Performance nearly flawless

On Saturday evening, the Butler County Symphony Orchestra performed its "Earth" concert in this season's "Out of This World" series. The performance was an especially good one, well-rehearsed and musically enthusiastic.

Conducted by Elisabeth Heath-Charles, the string section opened with three movements of Tchaikovsky's Serenade for Strings in C. From the very first note of the first movement the string section showed beautiful ensemble in a lush, descending passage.

The featured work was Darius Milhaud's "The Creation of the World" choreographed for five dancers by Dee Ann Demby.

Milhaud, a 20th-century French composer, was intrigued by American jazz and incorporated the idiom into his compositions including this one. Most of the stage was cleared to accommodate the dancers and the abbreviated orchestra included members of all sections and included saxophonist Terry Steele and keyboard wizard Bryan Helsel.

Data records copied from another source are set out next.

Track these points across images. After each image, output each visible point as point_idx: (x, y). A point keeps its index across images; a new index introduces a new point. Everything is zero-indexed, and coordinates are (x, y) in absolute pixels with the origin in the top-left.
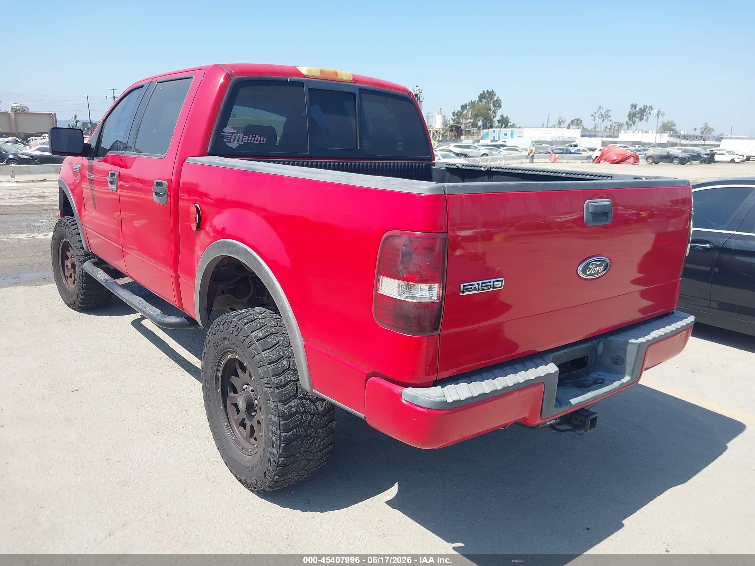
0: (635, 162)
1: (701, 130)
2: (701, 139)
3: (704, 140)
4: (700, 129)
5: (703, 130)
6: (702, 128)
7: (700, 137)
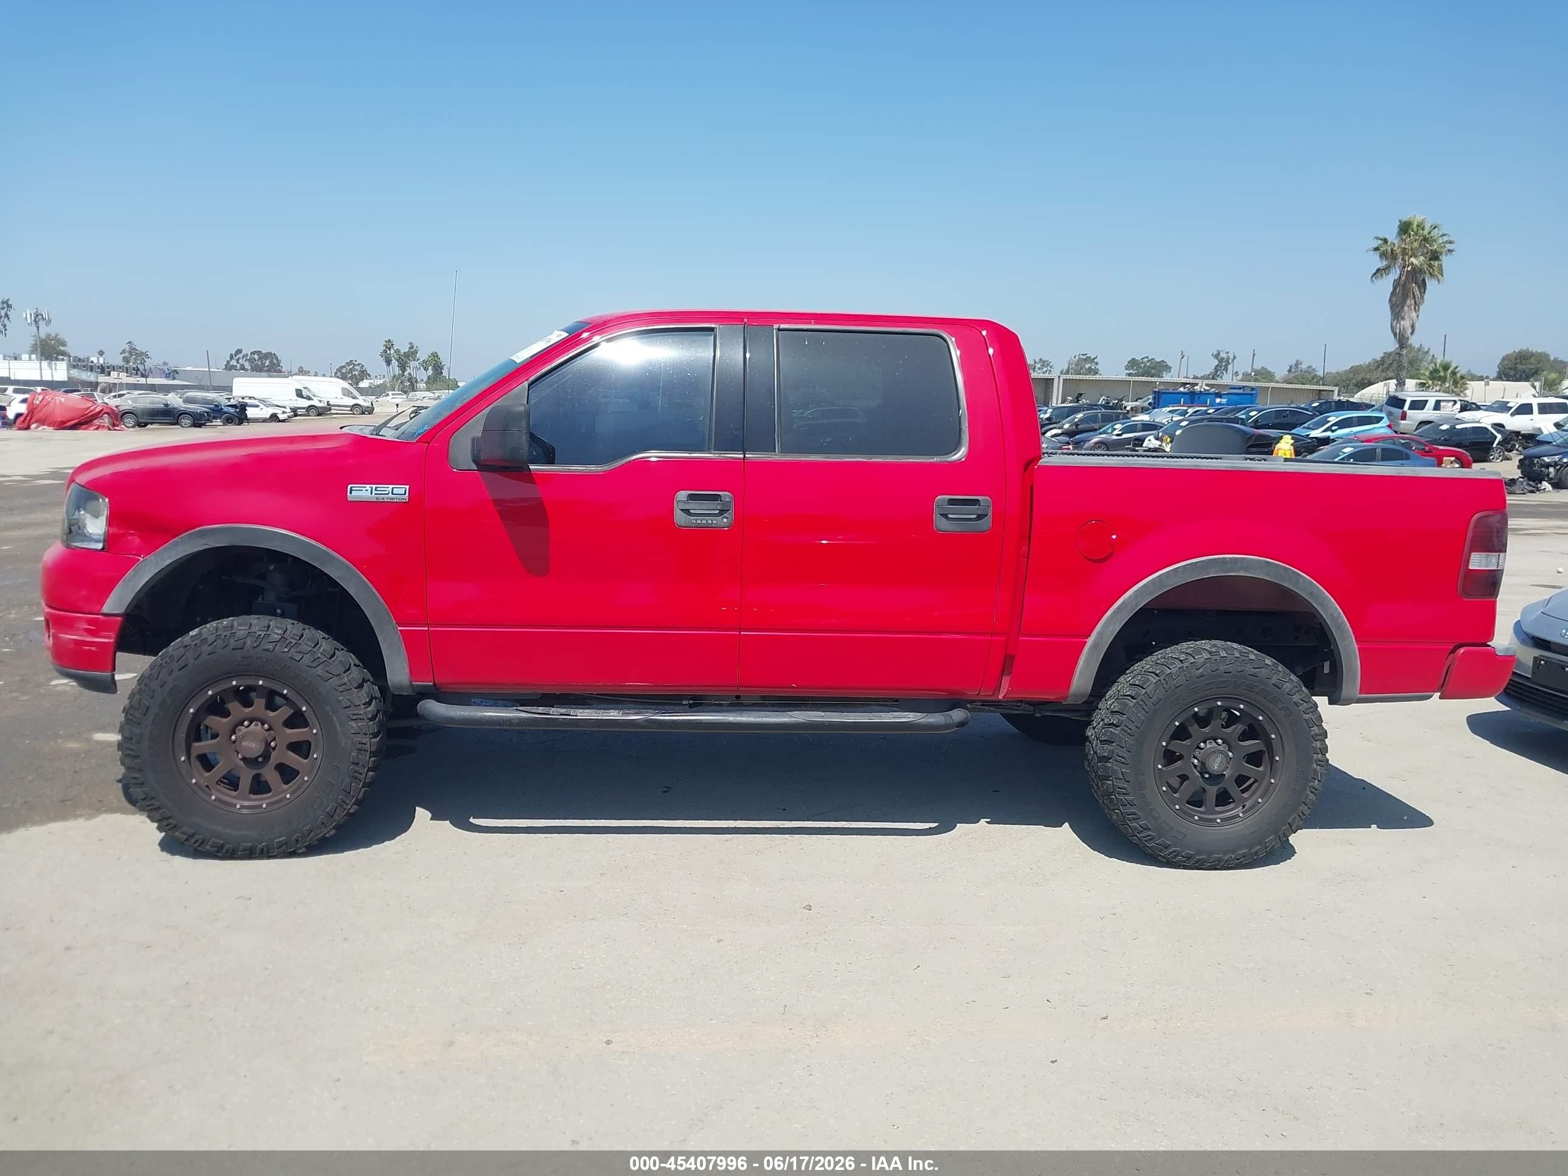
0: (114, 425)
1: (123, 355)
2: (137, 374)
3: (143, 376)
4: (121, 354)
5: (127, 354)
6: (124, 351)
7: (134, 369)
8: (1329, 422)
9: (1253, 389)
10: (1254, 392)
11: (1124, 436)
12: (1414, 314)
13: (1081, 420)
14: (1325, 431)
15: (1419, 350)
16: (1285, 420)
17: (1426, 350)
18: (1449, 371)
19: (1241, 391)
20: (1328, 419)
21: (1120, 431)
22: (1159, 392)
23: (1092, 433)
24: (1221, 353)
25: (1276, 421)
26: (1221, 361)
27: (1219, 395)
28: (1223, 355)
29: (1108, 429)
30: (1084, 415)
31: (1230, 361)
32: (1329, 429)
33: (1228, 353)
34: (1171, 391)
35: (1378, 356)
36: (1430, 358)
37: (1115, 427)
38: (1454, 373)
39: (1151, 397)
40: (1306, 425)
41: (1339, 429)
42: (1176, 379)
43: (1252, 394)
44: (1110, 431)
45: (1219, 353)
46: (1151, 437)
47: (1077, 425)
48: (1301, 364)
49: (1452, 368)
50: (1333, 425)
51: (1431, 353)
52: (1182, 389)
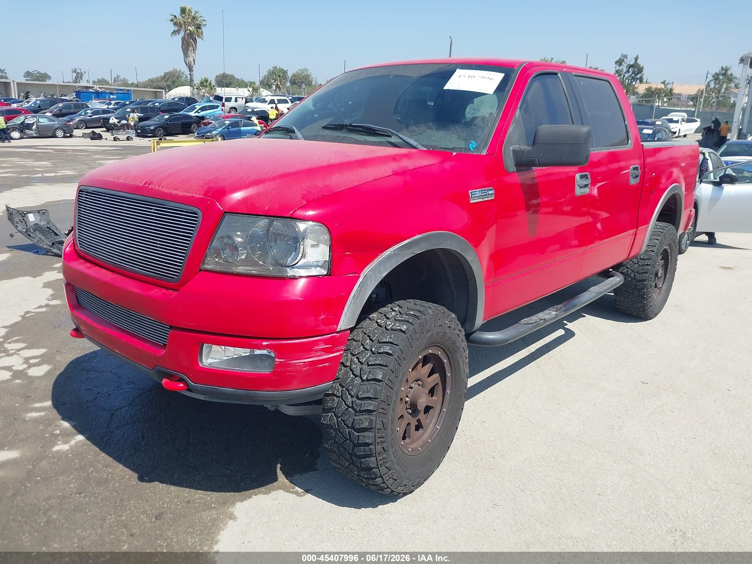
8: (196, 108)
9: (128, 90)
10: (129, 92)
11: (94, 117)
12: (194, 55)
13: (63, 108)
14: (195, 113)
15: (180, 72)
16: (171, 108)
17: (183, 72)
18: (208, 83)
19: (122, 92)
20: (196, 107)
21: (90, 114)
22: (79, 91)
23: (74, 115)
24: (77, 70)
25: (169, 108)
26: (78, 73)
27: (112, 94)
28: (78, 71)
29: (82, 112)
30: (63, 105)
31: (83, 74)
32: (197, 112)
33: (81, 70)
34: (85, 91)
35: (162, 74)
36: (185, 76)
37: (87, 112)
38: (210, 84)
39: (74, 94)
40: (185, 110)
41: (202, 111)
42: (86, 84)
43: (129, 93)
44: (83, 114)
45: (76, 70)
46: (113, 117)
47: (60, 111)
48: (120, 77)
49: (209, 81)
50: (199, 110)
51: (185, 74)
52: (91, 90)
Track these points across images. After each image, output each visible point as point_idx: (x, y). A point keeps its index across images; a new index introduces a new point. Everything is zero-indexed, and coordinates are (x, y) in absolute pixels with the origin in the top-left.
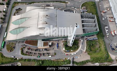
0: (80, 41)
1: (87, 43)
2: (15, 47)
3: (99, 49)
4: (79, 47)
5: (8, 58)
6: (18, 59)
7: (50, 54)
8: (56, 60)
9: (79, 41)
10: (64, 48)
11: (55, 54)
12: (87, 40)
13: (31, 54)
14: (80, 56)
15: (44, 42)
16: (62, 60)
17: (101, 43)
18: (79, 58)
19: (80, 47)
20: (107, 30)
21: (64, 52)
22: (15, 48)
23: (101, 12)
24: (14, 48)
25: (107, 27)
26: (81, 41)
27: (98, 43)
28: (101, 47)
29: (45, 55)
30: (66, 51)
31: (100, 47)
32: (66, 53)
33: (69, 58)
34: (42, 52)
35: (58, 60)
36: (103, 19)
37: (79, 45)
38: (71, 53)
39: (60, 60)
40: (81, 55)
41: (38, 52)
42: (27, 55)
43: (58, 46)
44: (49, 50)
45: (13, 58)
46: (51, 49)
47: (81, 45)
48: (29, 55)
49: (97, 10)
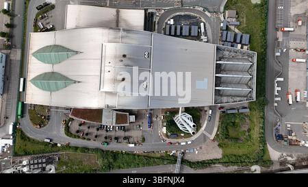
0: (206, 111)
1: (220, 118)
2: (49, 116)
3: (247, 134)
4: (201, 127)
5: (38, 143)
6: (59, 145)
7: (131, 140)
8: (146, 154)
9: (202, 113)
10: (165, 128)
11: (144, 140)
12: (222, 110)
13: (89, 137)
14: (201, 148)
15: (117, 114)
16: (159, 156)
17: (255, 120)
18: (197, 152)
19: (203, 128)
20: (279, 89)
21: (164, 137)
22: (51, 120)
23: (277, 29)
24: (48, 119)
25: (282, 79)
26: (207, 113)
27: (248, 121)
28: (252, 132)
29: (120, 140)
30: (169, 134)
31: (249, 130)
32: (168, 140)
33: (173, 152)
34: (113, 134)
35: (150, 155)
36: (278, 54)
37: (201, 121)
38: (180, 140)
39: (152, 155)
40: (203, 146)
41: (103, 133)
42: (79, 137)
43: (151, 122)
44: (128, 130)
45: (49, 143)
46: (135, 127)
47: (206, 122)
48: (85, 139)
49: (266, 24)
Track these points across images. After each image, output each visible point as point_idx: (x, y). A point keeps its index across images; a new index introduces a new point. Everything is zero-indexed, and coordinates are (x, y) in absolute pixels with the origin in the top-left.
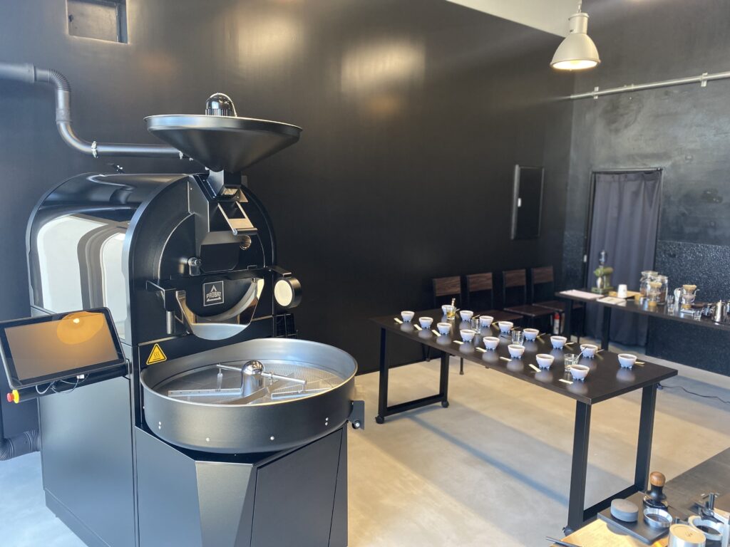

The dancers included choreographer Dee Ann Demby as Mother Earth; Michelle Bedison, in a bright orange costume, as Fire; Jennifer Thomas-Shaffer as Water; Jamie Potter as Wind; and the lone man, Douglas Ward, as Star Man. In the end, Mother Earth is left alone.

Dee Ann Demby, who holds a degree in economics, sees no incongruity between her academic degree and her dancing.

"It all comes down to numbers," she said. "Everything is based on math. It comes down to joy in those numbers."

She said dancers "have a passion to tell our story."

The final composition performed was Antonin Dvorak's familiar "New World Symphony." Dvorak makes use of the whole orchestra as well as individual instruments for many, many solos throughout the work. The well-known English horn solo in the second movement, known to many as "Going Home," was expertly played by Jennifer Vaughan.

That the concert was musically inspired and nearly flawless was remarkable in that personal emergencies had necessitated the enlistment of two or three new musicians.